====== TEXTE
Changer le monde un geste à la fois




Propos recueillis par Claudette Lambert – 1er août 2014

En décembre dernier, Jocelyne Bernier, chercheure communautaire et défenseur de l’égalité en santé à Montréal, recevait le Prix 3M de leadership en santé pour l’année 2013. Attribué par Nexus Santé, ce prix souligne l’apport de leaders qui ont une influence considérable sur la santé et le bien-être de leur communauté.


Claudette Lambert : Ce prix que vous avez reçu est une belle consécration de votre travail, juste au moment où vous terminez un mandat comme coordonnatrice de la Chaire Approches communautaires et inégalités de santé à l’Université de Montréal.
Jocelyne Bernier : C’est une Chaire que j’ai montée avec la titulaire Louise Potvin, qui regroupe, autour du développement collectif, à la fois des partenaires institutionnels comme la Ville de Montréal, Centraide, la Direction de santé publique et des tables intersectorielles de quartiers. Il y en a une trentaine à Montréal : Centre-Sud, Hochelaga-Maisonneuve, Saint-Michel, Montréal-Nord, etc.
============
====== DONNÉES FOURNIES
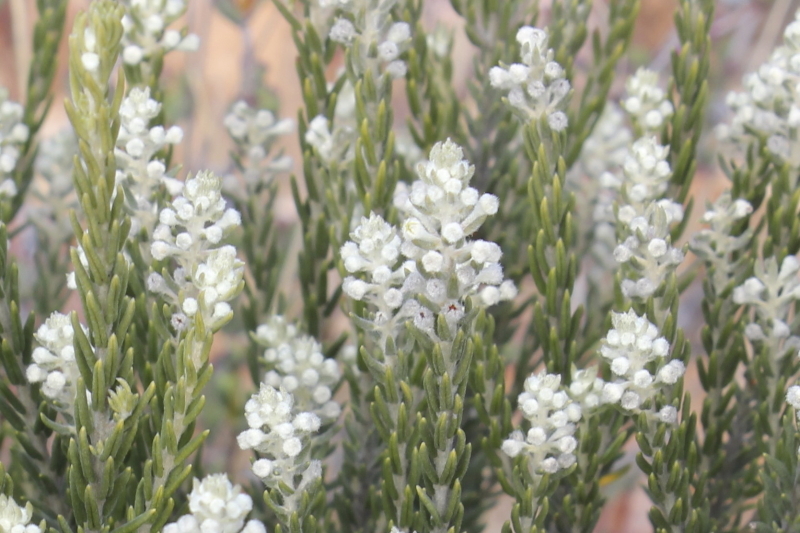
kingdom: Plantae
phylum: Tracheophyta
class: Magnoliopsida
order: Rosales
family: Rhamnaceae
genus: Phylica
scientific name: Phylica axillaris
============
▶ [CONSIGNE]
Relevez tous les quartiers de Montréal cités par leur nom dans l'entretien.

▶ [RÉPONSE ATTENDUE]
Centre-Sud, Hochelaga-Maisonneuve, Saint-Michel, Montréal-Nord